■ **WHAT YOU SHOULD DO**
Print each line of the records below word for word, and leave the pictures out of your answer.

■ **GIVEN RECORDS**
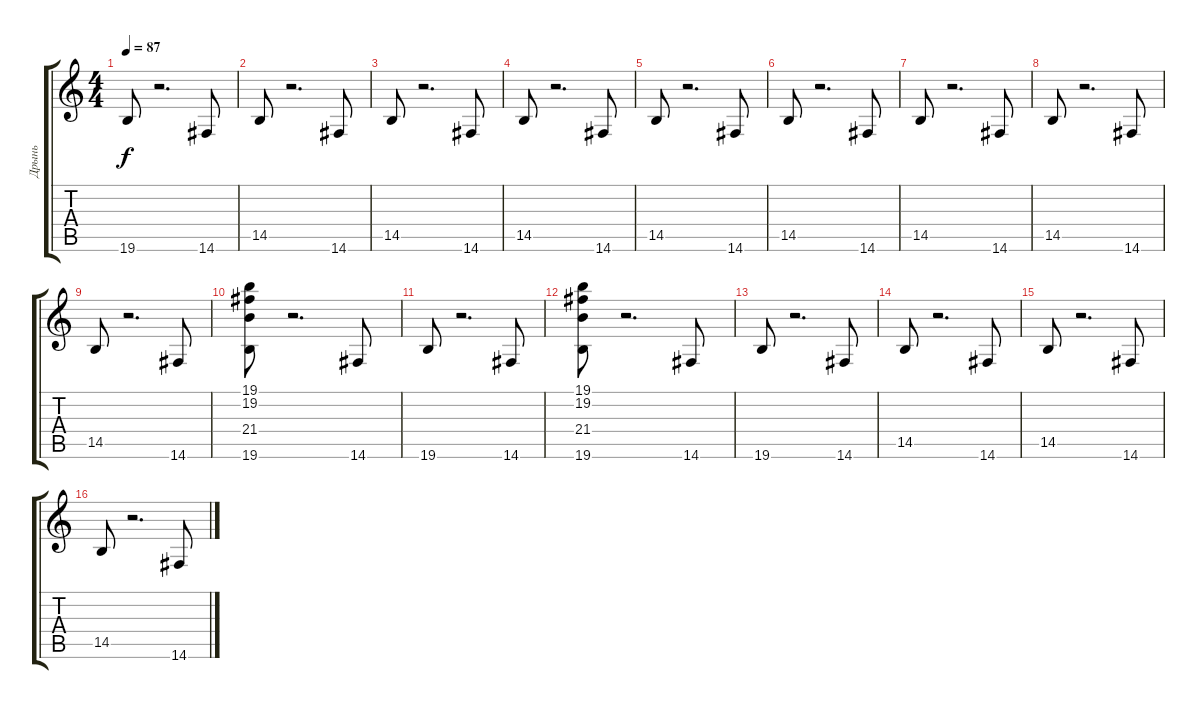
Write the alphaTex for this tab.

\track ("Дрынь" "Дрынь") {instrument tuba}
\staff {score tabs}
\tuning (E4 B3 G3 D3 A2 E2) {hide}
\ts (4 4)
\tempo 87
\clef g2
\ks c
19.6.8{dy f} r.2{d} 14.6.8 |
14.5.8 r.2{d} 14.6.8 |
14.5.8 r.2{d} 14.6.8 |
14.5.8 r.2{d} 14.6.8 |
14.5.8 r.2{d} 14.6.8 |
14.5.8 r.2{d} 14.6.8 |
14.5.8 r.2{d} 14.6.8 |
14.5.8 r.2{d} 14.6.8 |
14.5.8 r.2{d} 14.6.8 |
(19.1 19.2 21.4 19.6).8 r.2{d} 14.6.8 |
19.6.8 r.2{d} 14.6.8 |
(19.1 19.2 21.4 19.6).8 r.2{d} 14.6.8 |
19.6.8 r.2{d} 14.6.8 |
14.5.8 r.2{d} 14.6.8 |
14.5.8 r.2{d} 14.6.8 |
14.5.8 r.2{d} 14.6.8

■ **OUTPUT**
Write the alphaTex for this tab.

\track ("Дрынь" "Дрынь") {instrument tuba}
\staff {score tabs}
\tuning (E4 B3 G3 D3 A2 E2) {hide}
\ts (4 4)
\tempo 87
\clef g2
\ks c
19.6.8{dy f} r.2{d} 14.6.8 |
14.5.8 r.2{d} 14.6.8 |
14.5.8 r.2{d} 14.6.8 |
14.5.8 r.2{d} 14.6.8 |
14.5.8 r.2{d} 14.6.8 |
14.5.8 r.2{d} 14.6.8 |
14.5.8 r.2{d} 14.6.8 |
14.5.8 r.2{d} 14.6.8 |
14.5.8 r.2{d} 14.6.8 |
(19.1 19.2 21.4 19.6).8 r.2{d} 14.6.8 |
19.6.8 r.2{d} 14.6.8 |
(19.1 19.2 21.4 19.6).8 r.2{d} 14.6.8 |
19.6.8 r.2{d} 14.6.8 |
14.5.8 r.2{d} 14.6.8 |
14.5.8 r.2{d} 14.6.8 |
14.5.8 r.2{d} 14.6.8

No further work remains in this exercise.